答えがあっているかわからない、よく実態のわからないもの。
でも、これは大きな誤解です。
文字式は「計算の単元」ではありません。数学で「考える」ための、最初の練習なのです。
分かっているつもりで分からないまま進んでしまうと、
今後単元が進んでいくとつまずく理由になってしまいます。
この記事を最後まで読んで、文字式が数学での思考をしていくうえで重要なツールであるということを一緒に理解していきましょう。
小学校の算数は「答えを出す教科」
まず、小学校までを振り返ってみましょう。
算数では、
① 計算する ⇒ ② 答えを出す ⇒ ③正解か不正解か
がすべてでした。
早く解けた
たくさん合っていた
ケアレスミスをしなかった
それが算数の「できる」でした。
中学数学は「考えを式で表す教科」
中学に入ると、数学はこう変わります。
- 何が分からないのか
- どういう関係なのか
- どう考えたのか
これを、式で表すようになります。数字だけが答えではないので、答えのバリエーションが無限に広がり、問題の意図をくみ取り自分で考えることがより多く求められます。
その最初の練習が、文字式です。

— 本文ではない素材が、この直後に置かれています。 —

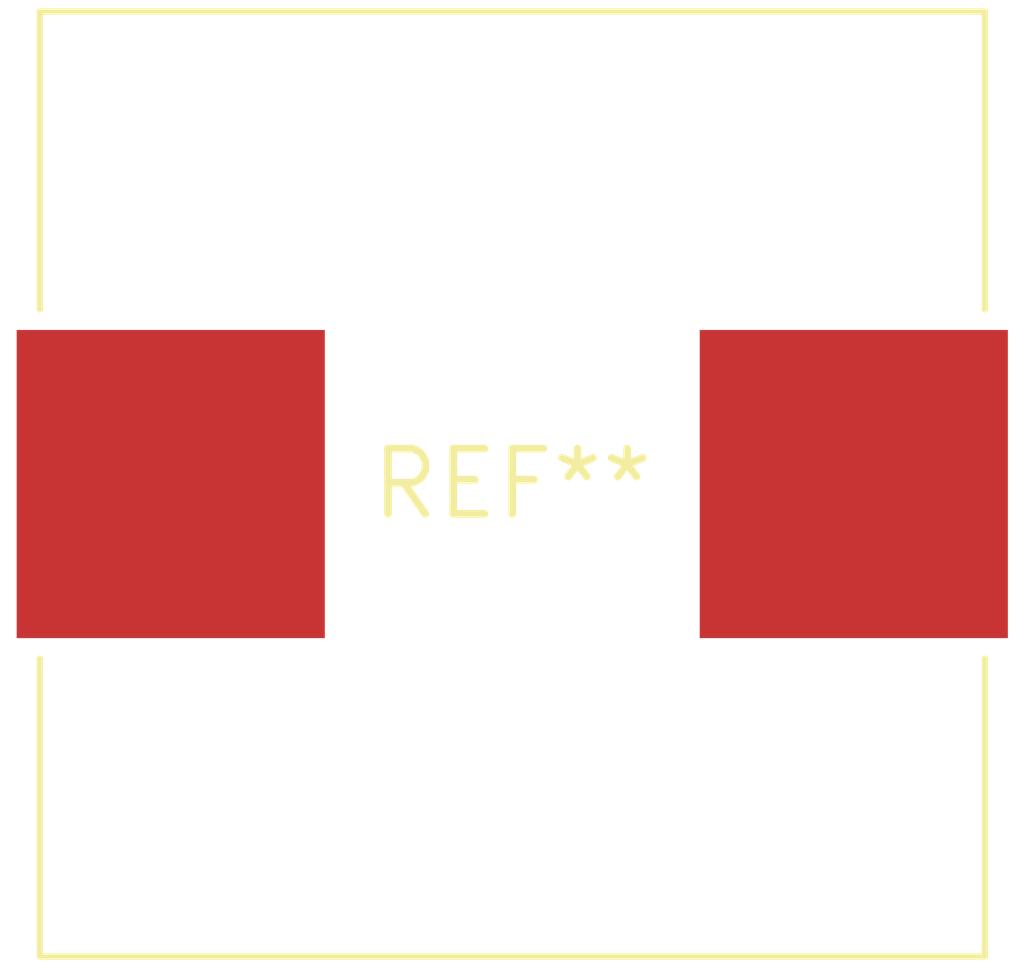
<source format=kicad_pcb>
(kicad_pcb (version 20240108) (generator pcbnew)

  (general
    (thickness 1.6)
  )

  (paper "A4")
  (layers
    (0 "F.Cu" signal)
    (31 "B.Cu" signal)
    (32 "B.Adhes" user "B.Adhesive")
    (33 "F.Adhes" user "F.Adhesive")
    (34 "B.Paste" user)
    (35 "F.Paste" user)
    (36 "B.SilkS" user "B.Silkscreen")
    (37 "F.SilkS" user "F.Silkscreen")
    (38 "B.Mask" user)
    (39 "F.Mask" user)
    (40 "Dwgs.User" user "User.Drawings")
    (41 "Cmts.User" user "User.Comments")
    (42 "Eco1.User" user "User.Eco1")
    (43 "Eco2.User" user "User.Eco2")
    (44 "Edge.Cuts" user)
    (45 "Margin" user)
    (46 "B.CrtYd" user "B.Courtyard")
    (47 "F.CrtYd" user "F.Courtyard")
    (48 "B.Fab" user)
    (49 "F.Fab" user)
    (50 "User.1" user)
    (51 "User.2" user)
    (52 "User.3" user)
    (53 "User.4" user)
    (54 "User.5" user)
    (55 "User.6" user)
    (56 "User.7" user)
    (57 "User.8" user)
    (58 "User.9" user)
  )

  (setup
    (pad_to_mask_clearance 0)
    (pcbplotparams
      (layerselection 0x00010fc_ffffffff)
      (plot_on_all_layers_selection 0x0000000_00000000)
      (disableapertmacros false)
      (usegerberextensions false)
      (usegerberattributes false)
      (usegerberadvancedattributes false)
      (creategerberjobfile false)
      (dashed_line_dash_ratio 12.000000)
      (dashed_line_gap_ratio 3.000000)
      (svgprecision 4)
      (plotframeref false)
      (viasonmask false)
      (mode 1)
      (useauxorigin false)
      (hpglpennumber 1)
      (hpglpenspeed 20)
      (hpglpendiameter 15.000000)
      (dxfpolygonmode false)
      (dxfimperialunits false)
      (dxfusepcbnewfont false)
      (psnegative false)
      (psa4output false)
      (plotreference false)
      (plotvalue false)
      (plotinvisibletext false)
      (sketchpadsonfab false)
      (subtractmaskfromsilk false)
      (outputformat 1)
      (mirror false)
      (drillshape 1)
      (scaleselection 1)
      (outputdirectory "")
    )
  )

  (net 0 "")

  (footprint "L_Wuerth_HCI-1890" (layer "F.Cu") (at 0 0))

)

</source>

そのため、非常に重要な分野であるという認識を持っていただきたいと思います。
文字式は「考えをそのまま残せるメモ」
ここが、文字式の本質です。
文字式は、
頭の中で考えたことを消えない形で残すメモ
のようなものだと考えてほしいです。
たとえば、
- 1個120円
- 何個か分からない
この2つを、そのまま形にしたのが「120a」です。
文字があるから「あとで考えられる」
もし文字がなかったら、どうなるでしょう。
- りんご3個のとき
- りんご5個のとき
毎回、別々に計算しないといけません。
でも文字があると、「何個であっても使える式」が作れるのです。
これが、数学の強さと奥深さです。
文字式が苦手な人の共通点
個別指導で多かったのは、こんな状態です。
- ルールは覚えている
- 計算はできる
- でも意味が分からない
これは、文字式を作業だと思っているからです。個別指導の際に目先の点数を取ることを目的とした指導だけを受けてしまうとこのような状態になりやすいです。
しかし、このままでは文字式で点数や偏差値が落ちなかったとしてもこの先の高校受験や大学受験で数学を解くという能力は身についていきません。
「考える前に式を書く」練習
文字式で本当に大事なのは、すぐに計算しないことです。
まずは、
- 何が分からないのか
- 何が決まっているのか
を考えてみましょう。
それをそのまま文字で置く。これが、数学の考え方です。
そして数学を思考する第一歩になります。
文字式が分かると、方程式が楽になる
方程式で苦しくなる人の多くは、
式を立てる意味が分からないし、何を意味しているのかを考えていない
状態です。
でも、文字式で
- 考えを式にする
- 数字じゃなくてもOK
という感覚があれば、
方程式は「その考えを解くだけ」になります。
文字式は「数学の言葉」
国語で、
- 言葉が分からないと
- 文章が読めない
のと同じで、
数学も、
- 文字式が分からないと
- 問題が読めません
文字式は、数学で考えるための言葉です。
今つまずいている人へ
もし今、
文字式がよく分からない
数学が嫌いになりそう
と思っていたら、それはとても大事なサインです。
ここで立ち止まって理解できた人は、この先の数学で必ず伸びます。
何度も理解できるまでこの記事を読み返してから問題集などを解くようにしてください。
まとめ:文字式は「最初の武器」
文字式は、
- 難しい単元
- できなくて当たり前の壁
ではありません。
数学で考えるための、最初の武器です。
この武器をここで身につければ、これからの数学は、ずっと戦いやすくなります。